Before the police arrived to take me into custody.

After I left Gail to die I'd walked down to the Trans-Am, which had been covered with snow, and pulled the mini-bike out of the trunk. I'd siphoned fuel out of the car to fill the tank, took their little half-gallon gas can and bungee'd it to the back of the mini-bike.

It'd been snowy and dark as I rode it home. I'd had to stop and use the gas can after almost twenty miles, and the tank was almost empty when I'd gotten home and put it in the garage.

Why shouldn't I keep it? It was mine. I'd bought it.

I had showered, taking the time to scrub the blood out from under and around my fingernails. I had a few nicks and cuts on my fingers, but nothing compared to a day working out at Atlas when the work had piled up and even I had to set down my radio and pitch in. Afterwards I dressed in sweats then slept on the couch, covering myself with the patterned quilt that Aine had added to my bed. I hadn't bothered making breakfast, just sat at the kitchen table with a cup of coffee.

I knew that the police would arrive sooner or later. There were a lot of dead people scattered around and that meant I was more than likely going to get the death penalty.

I was still trying to figure out why it had all happened. Dave had said I was wrong. That the Sheriff hadn't been moving heroin out of the Golden Triangle, that Dave's family wasn't using the logging trucks to move it to the mill, and Gail's family wasn't using the mill as a distribution center. I mean, it made sense, when you added the heroin problem that seemed to have grown over the years.

But, according to Dave and Gail, that wasn't why all this had happened. I still couldn't understand why it had all happened.

Gail had wanted the house and felt she should always get what she wanted.

How could that be how all this happened?

People were dead.

Just because Gail wanted the house?

How?

I couldn't understand all of it. When I thought about it, it made the emptiness inside of me shiver. Like black frost from a roof eave.

I made myself a new cup of coffee, adding sugar to it, and sat back down on the couch, staring at where the coffee cup now sat on a coaster on the coffee table.

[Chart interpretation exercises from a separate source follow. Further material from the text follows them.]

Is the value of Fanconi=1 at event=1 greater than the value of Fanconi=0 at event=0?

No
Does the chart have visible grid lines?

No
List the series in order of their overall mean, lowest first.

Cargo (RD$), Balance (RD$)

Now there were people dead. People from my past, who had hurt me when I was little, before I had moved out of my parents house when I was fourteen, had gotten involved.

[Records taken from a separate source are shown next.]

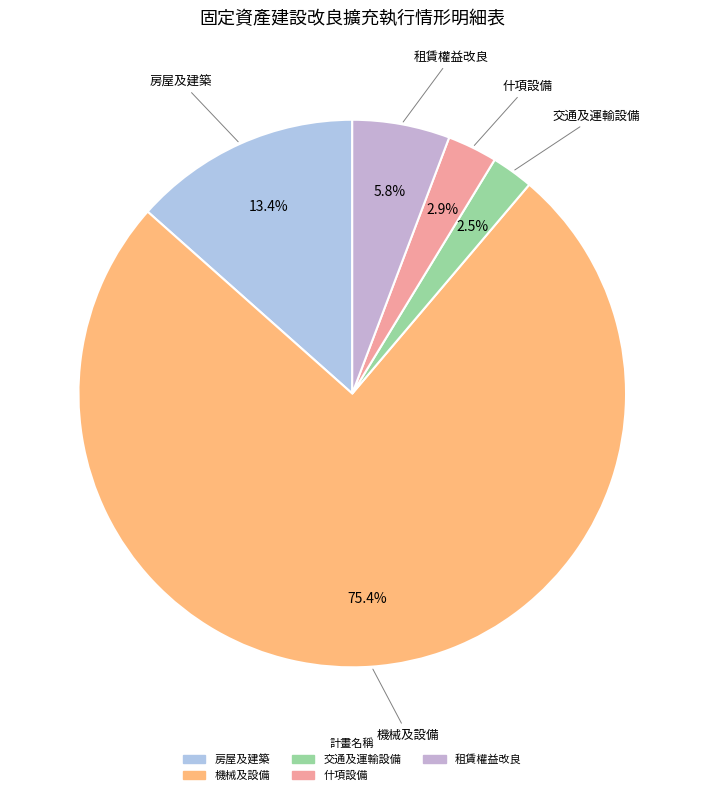

The 租賃權益改良 slice represents 19% of the pie. True or false?

False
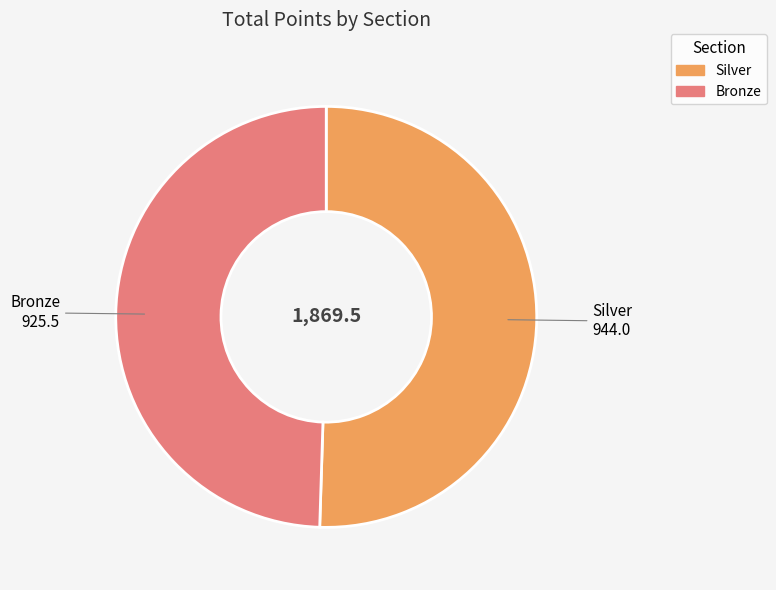

Does any single category account for the majority?

Yes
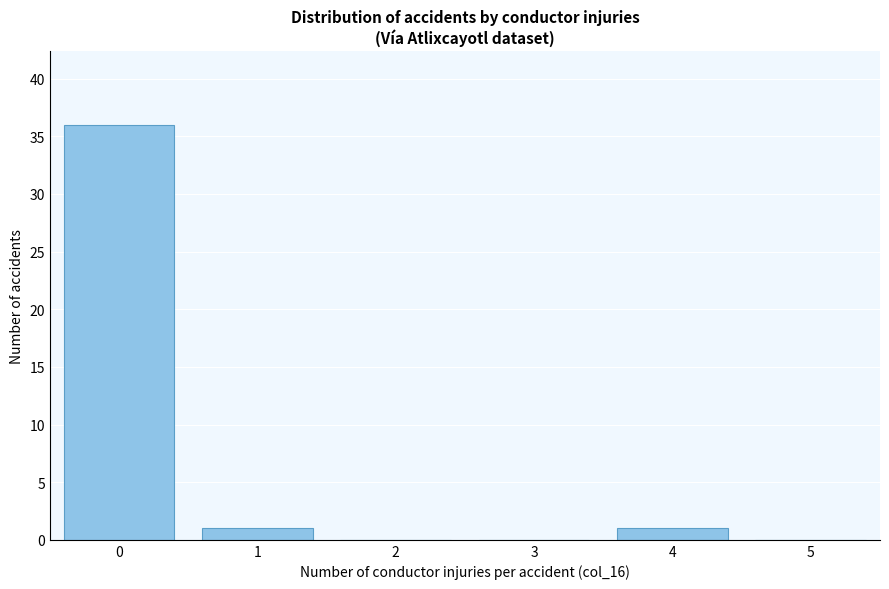

Reading right to left, transcribe all the data shown in this chart.

5=0	4=1	3=0	2=0	1=1	0=36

And now they were dead or severely injured.

I mean, it was my house. How could everything had come apart on everyone like this over a house?

Was this what had happened to Stillwater last summer? He had just wanted to take care of his injured sister and everyone kept dragging them into their own drama? Trying to use him for their own desire, tried to take things from him, and that's why he left a trail a bodies over south-western Washington?

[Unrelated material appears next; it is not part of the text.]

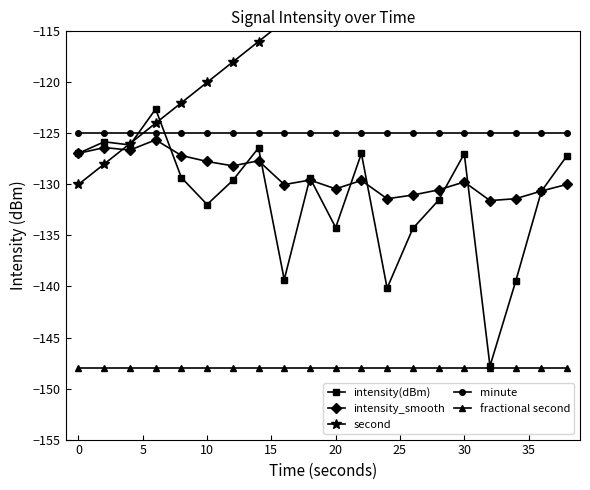

The fractional second series shows -148.0 at 30. True or false?

True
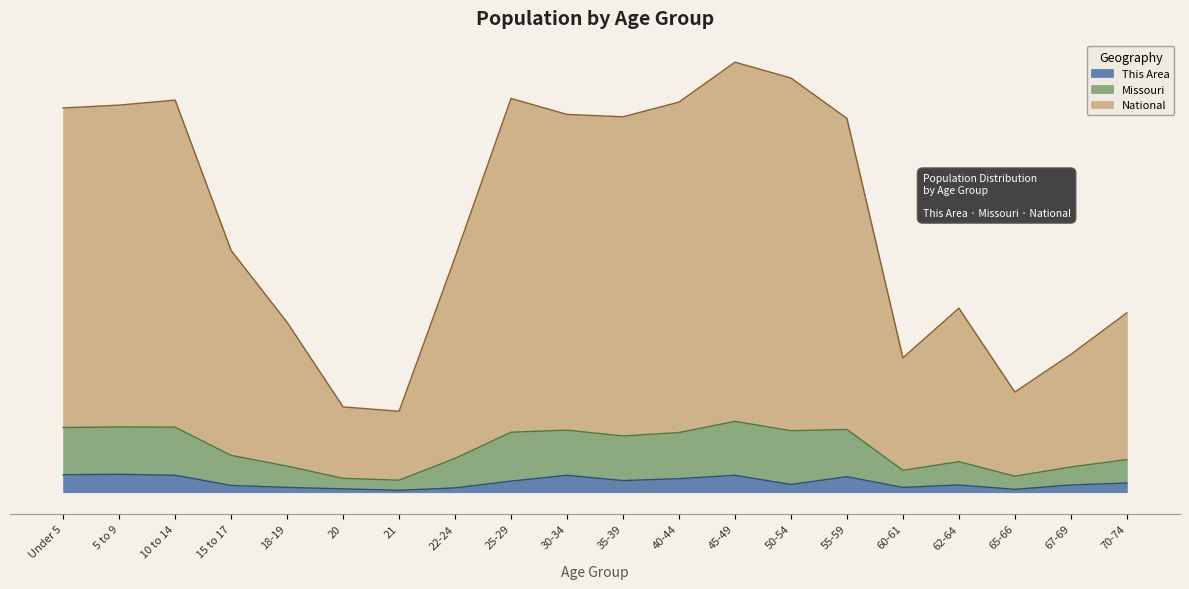

At which category is the sum across all series the highest?

45-49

Why had they been so willing to die to try to give my house to Gail? Why had Gail been so willing to send people to die over a house?

I couldn't understand it.

Sipping my coffee I thought about last two nights. Why couldn't they understand that once they'd hit Aine with that rock, I had no choice but to take revenge? Didn't they understand that if you hurt a man's wife or children, he had to avenge them?